A dosagem sugerida de antibióticos para infecções estreptocócicas depende do caso; em crianças portadoras de GAS, a erradicação pode ser considerada em situações específicas, como:
1) surto comunitário de NGP ou IRA,
2) pacientes com histórico familiar de IRA,
3) pacientes com múltiplos episódios documentados de faringite sintomática por GAS ocorrendo na família durante muitas semanas, apesar do tratamento antimicrobiano apropriado, ou
4) quando um paciente está sendo considerado para amigdalectomia devido a infecções frequentes por GAS.

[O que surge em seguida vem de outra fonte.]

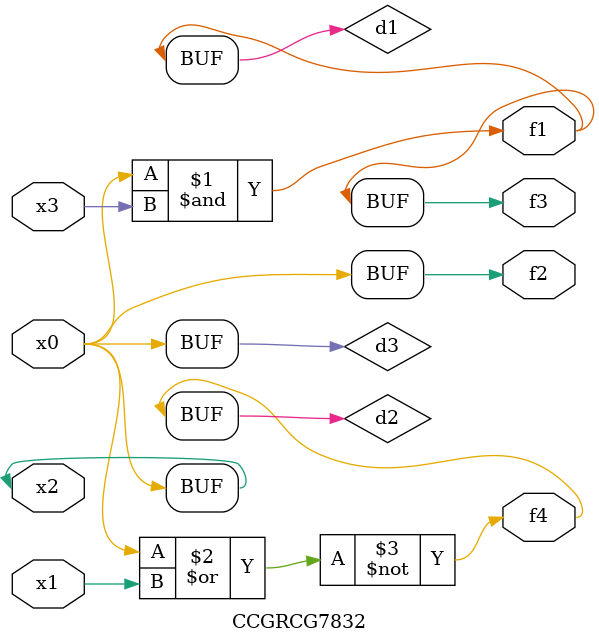
<source format=v>
module CCGRCG7832(
	input x0, x1, x2, x3,
	output f1, f2, f3, f4
);

	wire d1, d2, d3;

	and (d1, x2, x3);
	nor (d2, x0, x1);
	buf (d3, x0, x2);
	assign f1 = d1;
	assign f2 = d3;
	assign f3 = d1;
	assign f4 = d2;
endmodule

</source>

As opções de antibióticos para erradicação incluem um curso de 10 dias de clindamicina, penicilina com rifampicina e amoxicilina/ácido clavulânico.2 De acordo com as diretrizes da Infectious Diseases Society of America, não há evidências confiáveis ​​que sugiram que os animais de estimação sejam reservatórios de GAS e, portanto, a cultura de animais de estimação não é recomendada.5

> Manifestações cutâneas

O impetigo é uma doença autolimitada, mas o tratamento pode encurtar o tempo de resolução e diminuir a propagação direta da infecção para outras pessoas. Para lesões localizadas, recomenda-se tratamento tópico como mupirocina ou pomada de retapamulina. Para lesões de impetigo mais extensas e para celulite e erisipela, o uso de antibióticos orais pode ser considerado. Uma cefalosporina de primeira geração, a cefalexina, é eficaz no tratamento de GAS e S. aureus suscetível à meticilina. Se a prevalência de S. aureus resistente à meticilina for alta na comunidade, pode-se prescrever clindamicina ou trimetoprim/sulfametoxazol.2, 6

>  Infecções invasivas

O tratamento da SSTS envolve o início de antibióticos de amplo espectro o mais rápido possível. Uma vez confirmada a SSTS, deve-se administrar penicilina ou ampicilina combinada com clindamicina (para inibir a produção de toxinas). A clindamicina não deve ser usada isoladamente em infecções potencialmente fatais devido à resistência potencial. Em 2017, 22% dos casos invasivos de GAS isolados do sistema de vigilância bacteriana ativa do CDC nos Estados Unidos eram resistentes à clindamicina. O desbridamento cirúrgico pode ser necessário para infecções de tecidos profundos. O tratamento da fascite necrosante envolve o desbridamento cirúrgico precoce e agressivo do tecido necrótico, juntamente com antibioticoterapia parenteral de amplo espectro. A imunoglobulina intravenosa pode ser considerada em casos graves de SSTS e fascite necrosante, embora sua eficácia não tenha sido comprovada.2, 6, 9

>  Complicações não supurativas

O tratamento da IRA inclui a erradicação do GAS com um regime padrão de faringite e o tratamento de manifestações agudas, como artrite ou insuficiência cardíaca associada à valvulite. Os pacientes também iniciam profilaxia secundária para prevenir infecções subsequentes por GAS. Os regimes profiláticos incluem penicilina G benzatina intramuscular uma vez por mês ou penicilina oral diária. Em pacientes alérgicos à penicilina, geralmente é utilizado um macrolídeo. 8 O tratamento típico da PEGN é de suporte, mas também pode incluir medicamentos anti-hipertensivos, restrições de sódio e líquidos, corticosteroides e, em casos graves, diálise. Se a infecção por GAS ainda estiver presente no momento do diagnóstico de PEGN, devem ser prescritos antibióticos apropriados.

Conclusão

O estreptococo do grupo A (GAS) produz diferentes manifestações clínicas, desde faringite leve, impetigo, celulite e erisipela até doenças invasivas mais graves, como sepse, síndrome do choque tóxico estreptocócico e fasceíte necrosante aguda. O GAS também está associado a complicações não supurativas, como febre reumática aguda e glomerulonefrite pós-estreptocócica. Desta maneira, deve ser constantemente estudado e avaliado com novas opções terapêuticas.